Microsoft Recall's security woes have come back to the fore after a test caught the AI screenshotting tool capturing sensitive data (again). Ahead of its public beta release in April, Microsoft made a slew of security updates to Recall, including adding a filter that's supposed to block Recall from recording passwords, credit card info, social security numbers, and similar sensitive data. It looks like more fine-tuning is still needed.
The Register's Avram Piltch conducted an in-depth security test on Recall that revealed the AI doesn't always filter out sensitive data. The filter was usually successful when keywords like "password" or "pay" were on screen, but whenever they weren't, Recall often misfired and took a screenshot. For instance, it screenshotted a text document with a list of usernames and passwords that weren't labeled.
It makes sense that Microsoft's AI might rely on searching for visual hints like the word "password" to recognize when sensitive info is on screen. However, that's clearly a hit-or-miss strategy. If those keywords aren't displayed the way the AI expects or they're completely missing, there's a decent chance the filter won't work. That means you really never know if Recall is going to correctly filter out your sensitive data or not.
As Piltch pointed out, "There are so many ways that people store and refer to personal data that it's impossible to imagine Recall or any software catching them all."

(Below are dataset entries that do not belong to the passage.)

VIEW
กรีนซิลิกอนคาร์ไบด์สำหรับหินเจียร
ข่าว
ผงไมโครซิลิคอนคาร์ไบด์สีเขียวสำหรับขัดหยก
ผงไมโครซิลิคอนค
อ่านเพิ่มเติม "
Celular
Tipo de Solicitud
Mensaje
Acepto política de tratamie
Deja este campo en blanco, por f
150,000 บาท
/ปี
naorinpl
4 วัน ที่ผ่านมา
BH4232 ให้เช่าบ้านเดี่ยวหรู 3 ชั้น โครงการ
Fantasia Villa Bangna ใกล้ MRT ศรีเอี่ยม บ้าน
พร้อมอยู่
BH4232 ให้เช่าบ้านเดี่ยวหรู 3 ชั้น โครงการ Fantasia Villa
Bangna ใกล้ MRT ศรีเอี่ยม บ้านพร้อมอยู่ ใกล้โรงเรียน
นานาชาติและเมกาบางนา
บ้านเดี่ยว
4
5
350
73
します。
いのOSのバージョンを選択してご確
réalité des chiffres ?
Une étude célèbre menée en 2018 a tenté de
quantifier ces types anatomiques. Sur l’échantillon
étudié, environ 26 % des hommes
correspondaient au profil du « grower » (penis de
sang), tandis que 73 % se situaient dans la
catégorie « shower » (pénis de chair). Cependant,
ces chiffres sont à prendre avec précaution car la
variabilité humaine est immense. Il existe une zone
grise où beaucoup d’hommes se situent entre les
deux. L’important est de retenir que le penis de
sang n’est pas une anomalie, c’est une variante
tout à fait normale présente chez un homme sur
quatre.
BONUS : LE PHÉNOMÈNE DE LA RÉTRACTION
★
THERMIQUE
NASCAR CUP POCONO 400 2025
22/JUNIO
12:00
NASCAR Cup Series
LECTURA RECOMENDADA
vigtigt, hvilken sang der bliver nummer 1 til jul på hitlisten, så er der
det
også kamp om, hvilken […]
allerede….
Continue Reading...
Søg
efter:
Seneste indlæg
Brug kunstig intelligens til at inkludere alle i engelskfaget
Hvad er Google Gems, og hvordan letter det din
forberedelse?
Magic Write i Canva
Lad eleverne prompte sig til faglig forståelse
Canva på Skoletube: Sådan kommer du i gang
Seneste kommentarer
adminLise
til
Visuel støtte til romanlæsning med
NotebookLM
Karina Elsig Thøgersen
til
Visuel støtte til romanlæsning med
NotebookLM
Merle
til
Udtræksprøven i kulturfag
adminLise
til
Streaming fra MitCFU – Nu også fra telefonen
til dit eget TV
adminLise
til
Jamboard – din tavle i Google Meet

Passwords and credit card numbers aren't the only sensitive info at risk with Recall, either. Piltch's test also caught the AI screenshotting a bank account page that showed balance and transaction info. Even without the corresponding account login info, that data could still be useful to a hacker.
That brings up the next issue Piltch's test unearthed: it's possible to remotely access Recall screenshots. You can only activate Recall after setting up Windows Hello Enhanced Sign-On, which is supposed to require a fingerprint or facial ID. Piltch was also able to sign into Windows Hello with just a PIN, though, then use that PIN to remotely access all of the Recall screenshots on his Copilot+ PC.
For those who have been following along with the Recall rollercoaster, none of this will come as a surprise. The feature has faced wave after wave of criticism for the security and privacy issues it raises and no amount of security updates seem to be able to fix that. Despite still being a WIP "preview feature," Copilot is clearly a major initiative from the AI-obsessed Microsoft, and as Piltch points out, Recall is already being advertised during the setup process in Windows 11. For right now, it looks like your safest and smartest move is still to keep Recall completely turned off.